Defining Resiliency for Resiliency in Azure

So you’ve decided to study for Azure certifications and you’re interested in learning more about resiliency. Whether you’re learning about individual cloud products, or combining them together, you’ll likely come across the whitepaper Resilience on Azure.

See the parent post, A Review of Resiliency in Azure for a broader discussion of this whitepaper.

A Better Background in Resiliency

Unfortunately, this whitepaper jumps directly into basic resiliency concepts without regard of what type of engineer or architect you are. It attempts to cover resiliency concepts across Infrastructure, Data, and Applications all at once, and without much regard to other ways enterprises may be organized. It also skips hierarchies and types of “Resiliency”.

Essentially, “Resiliency” is a cross-function, cross-org, cross-displine concept. There’s many areas to improve “resiliency” ranging from Change Management to Design Patterns. You can be in Engineering, Operations, or Architecture and resiliency will still apply for you (though differently).

Resiliency in software is going through re-definition and clarification (See the Systems Engineering Book of Knowledge). In some ways, the software world is reacting to increased need and focus on resiliency through Resiliency Engineering, Chaos Engineering, Site Reliability Engineering, or any other discipline that focuses on addresses failures across platforms and dependencies as a result of this cloud-based distributed software and human system. As a practice and discipline, both definition and tooling in Resiliency Engineering is still evolving.

As far as this paper is concerned, it should provide background into Resiliency and align to an industry definition.

What are you solving for when you’re solving “Resiliency”

There’s a lot of performance metrics when understanding a system, and there’s been many attempts to define “resiliency”. According to the Systems Engineering Book of Knowledge (SEBoK), one definition is the ability to provide required ‘capability’ in the face of ‘adversity’.
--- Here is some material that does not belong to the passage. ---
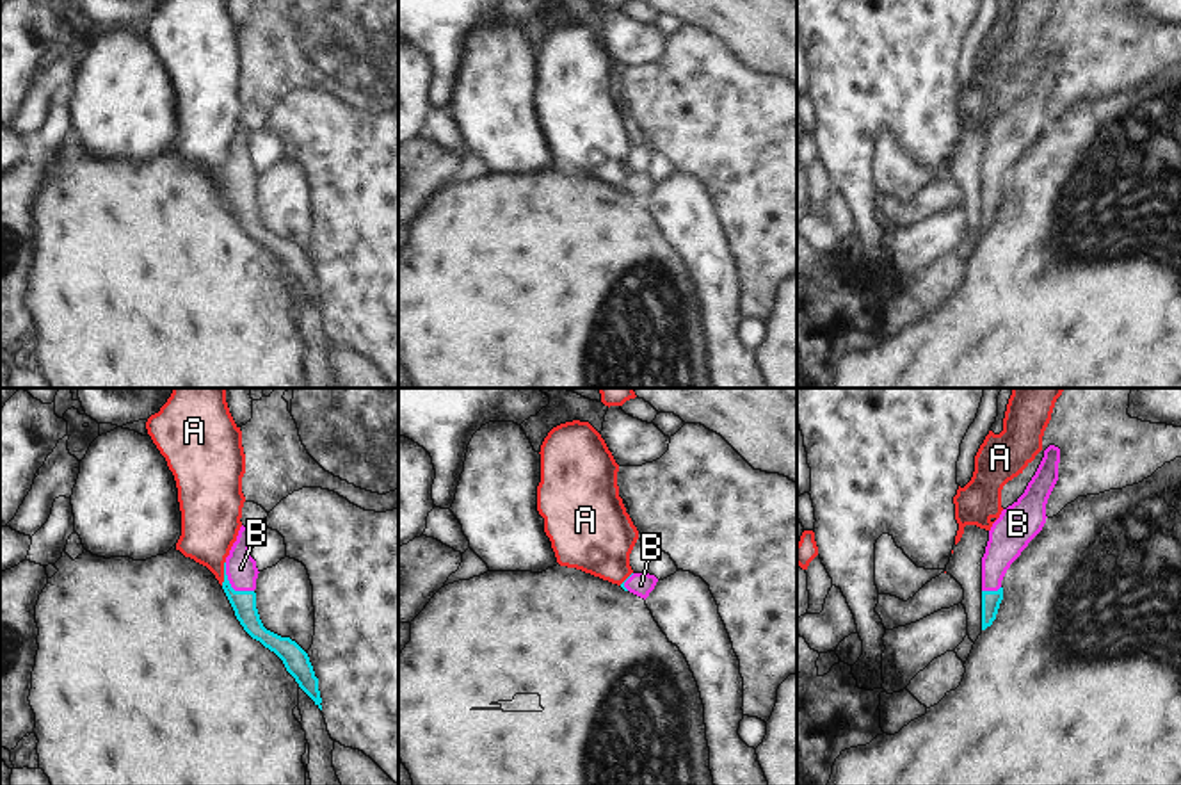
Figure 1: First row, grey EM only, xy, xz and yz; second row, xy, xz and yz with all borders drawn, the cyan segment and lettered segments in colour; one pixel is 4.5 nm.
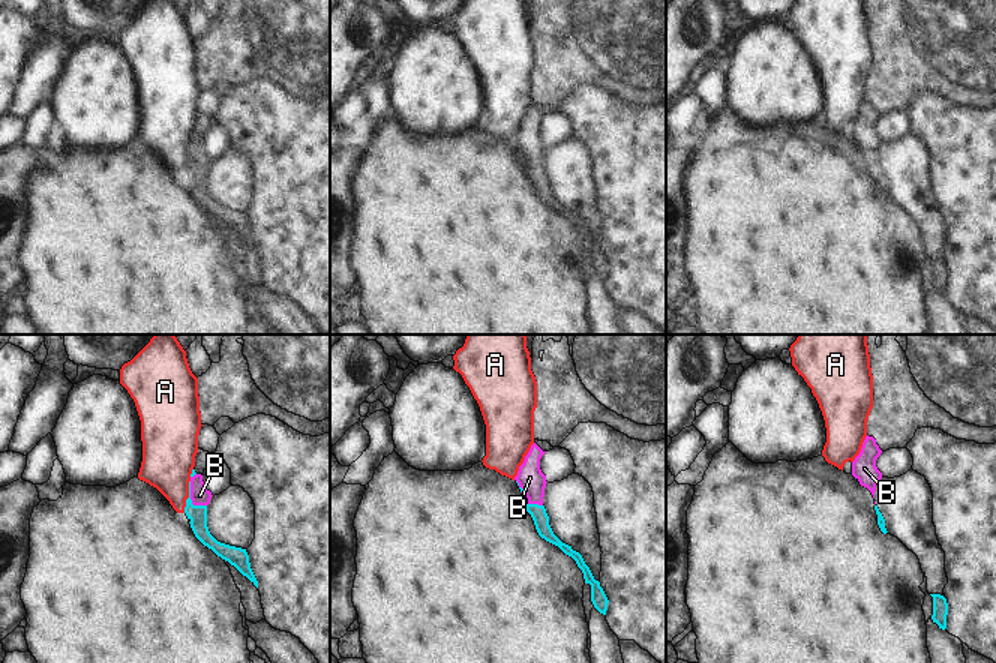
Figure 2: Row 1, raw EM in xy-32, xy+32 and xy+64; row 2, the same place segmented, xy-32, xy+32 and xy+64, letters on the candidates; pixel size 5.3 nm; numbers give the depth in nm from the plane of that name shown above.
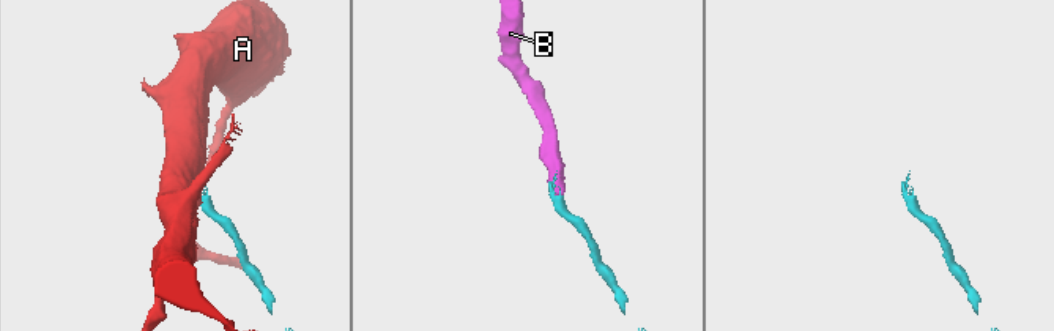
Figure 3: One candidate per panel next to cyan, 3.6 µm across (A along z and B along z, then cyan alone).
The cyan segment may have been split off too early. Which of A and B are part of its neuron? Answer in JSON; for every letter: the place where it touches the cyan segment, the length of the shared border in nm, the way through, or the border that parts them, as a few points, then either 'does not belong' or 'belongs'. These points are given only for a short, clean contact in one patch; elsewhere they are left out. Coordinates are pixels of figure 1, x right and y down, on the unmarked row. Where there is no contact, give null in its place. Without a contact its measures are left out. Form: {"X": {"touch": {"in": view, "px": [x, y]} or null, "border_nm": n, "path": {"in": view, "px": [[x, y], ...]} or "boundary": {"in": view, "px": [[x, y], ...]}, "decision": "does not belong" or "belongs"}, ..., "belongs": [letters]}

Capability could be roughly understood as the expected behavior of the system, and adversity roughly understood as anything that would impact expected behavior. Expected behavior can range from functional (e.g. user interaction) and non-functional (e.g. system performance) aspects of the system, and across technical domains (e.g. application, data, infrastructure, and others).

Common Strategies for Improving Resiliency

MITRE is one of the leaders in Systems Engineering and a large contributor into Systems Engineering research. They define System Resilience as follows (and translated to Non-Functional Requirements software developers know about)

  1. Avoid Adversity (click for my interpretation): How do you know adversity is going to happen, and what are proactive measures you can take to avoid system and user-facing issues.
  2. Withstand Adversity: When adversity has occurred, what does the technical system do to continue to provide a technical service and/or user experience?
  3. Recover from Adversity: When adversity has occurred, what does the technical system and/or human process to recover in a manual and/or automated fashion?